--- Task to carry out ---
An exact copy of the lines from the top of the data through the line with "Tier applied for activity data: Tier" is what you should give, with no pictures in it.

*** Extracted information

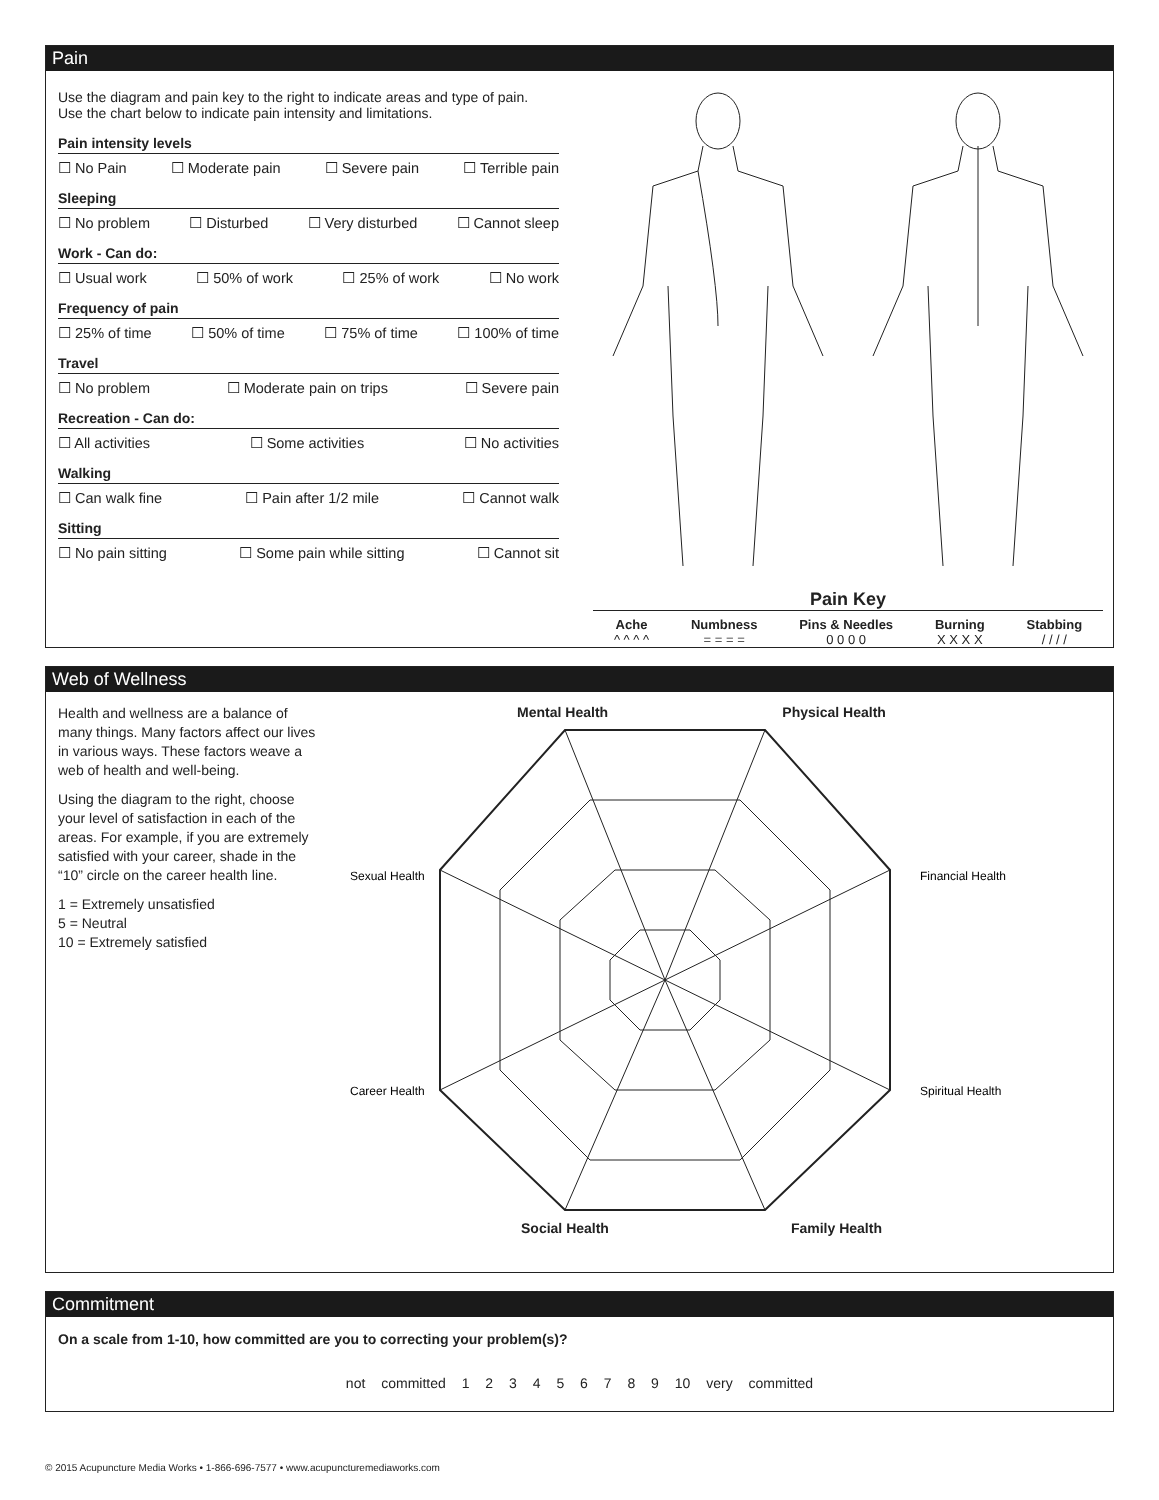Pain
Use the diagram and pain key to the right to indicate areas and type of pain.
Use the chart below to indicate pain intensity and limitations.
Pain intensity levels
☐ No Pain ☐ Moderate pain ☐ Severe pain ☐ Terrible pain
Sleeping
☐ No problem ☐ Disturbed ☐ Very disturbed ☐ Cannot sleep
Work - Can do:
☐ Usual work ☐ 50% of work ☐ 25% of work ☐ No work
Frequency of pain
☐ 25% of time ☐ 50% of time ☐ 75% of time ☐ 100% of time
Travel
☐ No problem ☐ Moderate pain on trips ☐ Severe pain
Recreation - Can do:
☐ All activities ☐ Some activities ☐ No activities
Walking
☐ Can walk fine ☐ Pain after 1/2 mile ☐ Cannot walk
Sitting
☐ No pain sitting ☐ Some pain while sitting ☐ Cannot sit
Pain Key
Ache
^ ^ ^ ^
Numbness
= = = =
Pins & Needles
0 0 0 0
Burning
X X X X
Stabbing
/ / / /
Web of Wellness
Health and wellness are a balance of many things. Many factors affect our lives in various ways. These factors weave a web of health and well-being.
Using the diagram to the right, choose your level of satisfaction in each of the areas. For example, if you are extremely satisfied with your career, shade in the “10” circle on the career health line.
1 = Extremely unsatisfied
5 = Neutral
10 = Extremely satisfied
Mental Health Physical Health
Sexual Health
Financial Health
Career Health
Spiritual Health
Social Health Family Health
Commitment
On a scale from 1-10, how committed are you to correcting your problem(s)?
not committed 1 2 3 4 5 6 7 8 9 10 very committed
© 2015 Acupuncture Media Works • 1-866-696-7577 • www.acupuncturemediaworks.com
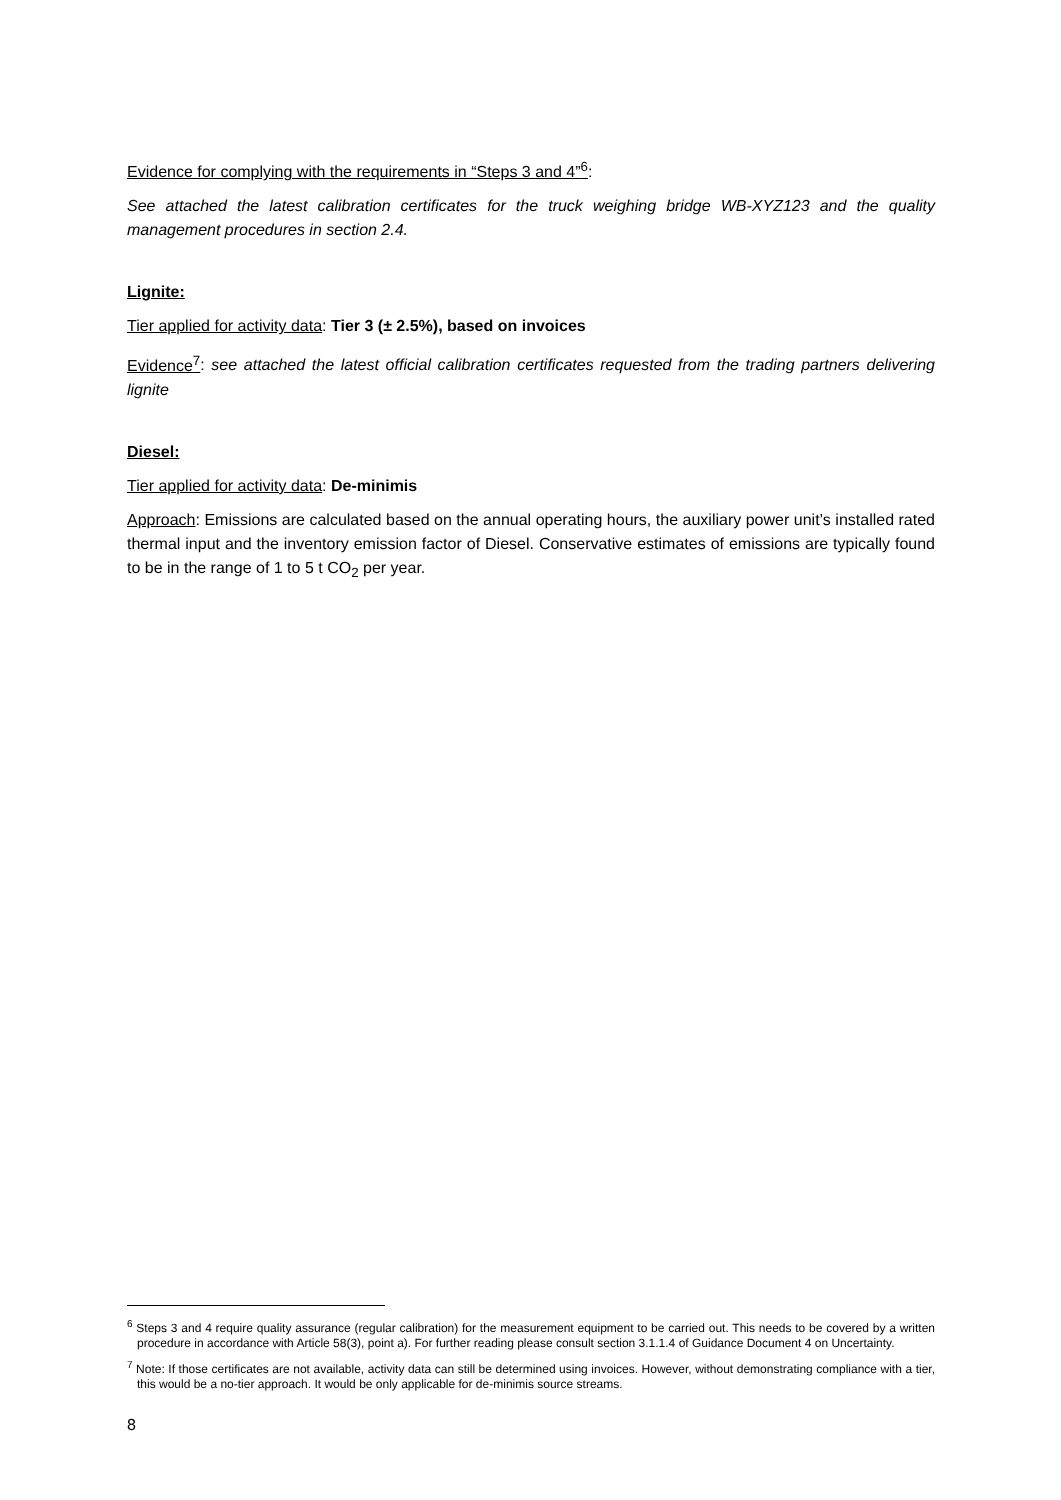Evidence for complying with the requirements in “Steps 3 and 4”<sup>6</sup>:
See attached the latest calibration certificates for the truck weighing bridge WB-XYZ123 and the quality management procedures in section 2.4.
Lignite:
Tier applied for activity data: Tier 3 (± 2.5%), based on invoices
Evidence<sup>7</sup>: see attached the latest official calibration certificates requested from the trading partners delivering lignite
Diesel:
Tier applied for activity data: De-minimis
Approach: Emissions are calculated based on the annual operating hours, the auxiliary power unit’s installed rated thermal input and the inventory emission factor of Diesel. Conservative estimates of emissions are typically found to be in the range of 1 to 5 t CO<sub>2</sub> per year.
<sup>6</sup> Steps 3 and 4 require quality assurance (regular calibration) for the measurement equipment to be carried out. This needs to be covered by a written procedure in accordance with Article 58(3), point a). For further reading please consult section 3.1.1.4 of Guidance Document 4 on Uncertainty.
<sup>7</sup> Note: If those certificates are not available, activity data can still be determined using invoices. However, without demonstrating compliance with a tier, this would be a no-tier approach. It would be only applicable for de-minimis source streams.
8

******

--- The answer ---
Pain
Use the diagram and pain key to the right to indicate areas and type of pain.
Use the chart below to indicate pain intensity and limitations.
Pain intensity levels
☐ No Pain ☐ Moderate pain ☐ Severe pain ☐ Terrible pain
Sleeping
☐ No problem ☐ Disturbed ☐ Very disturbed ☐ Cannot sleep
Work - Can do:
☐ Usual work ☐ 50% of work ☐ 25% of work ☐ No work
Frequency of pain
☐ 25% of time ☐ 50% of time ☐ 75% of time ☐ 100% of time
Travel
☐ No problem ☐ Moderate pain on trips ☐ Severe pain
Recreation - Can do:
☐ All activities ☐ Some activities ☐ No activities
Walking
☐ Can walk fine ☐ Pain after 1/2 mile ☐ Cannot walk
Sitting
☐ No pain sitting ☐ Some pain while sitting ☐ Cannot sit
Pain Key
Ache
^ ^ ^ ^
Numbness
= = = =
Pins & Needles
0 0 0 0
Burning
X X X X
Stabbing
/ / / /
Web of Wellness
Health and wellness are a balance of many things. Many factors affect our lives in various ways. These factors weave a web of health and well-being.
Using the diagram to the right, choose your level of satisfaction in each of the areas. For example, if you are extremely satisfied with your career, shade in the “10” circle on the career health line.
1 = Extremely unsatisfied
5 = Neutral
10 = Extremely satisfied
Mental Health Physical Health
Sexual Health
Financial Health
Career Health
Spiritual Health
Social Health Family Health
Commitment
On a scale from 1-10, how committed are you to correcting your problem(s)?
not committed 1 2 3 4 5 6 7 8 9 10 very committed
© 2015 Acupuncture Media Works • 1-866-696-7577 • www.acupuncturemediaworks.com
Evidence for complying with the requirements in “Steps 3 and 4”<sup>6</sup>:
See attached the latest calibration certificates for the truck weighing bridge WB-XYZ123 and the quality management procedures in section 2.4.
Lignite:
Tier applied for activity data: Tier 3 (± 2.5%), based on invoices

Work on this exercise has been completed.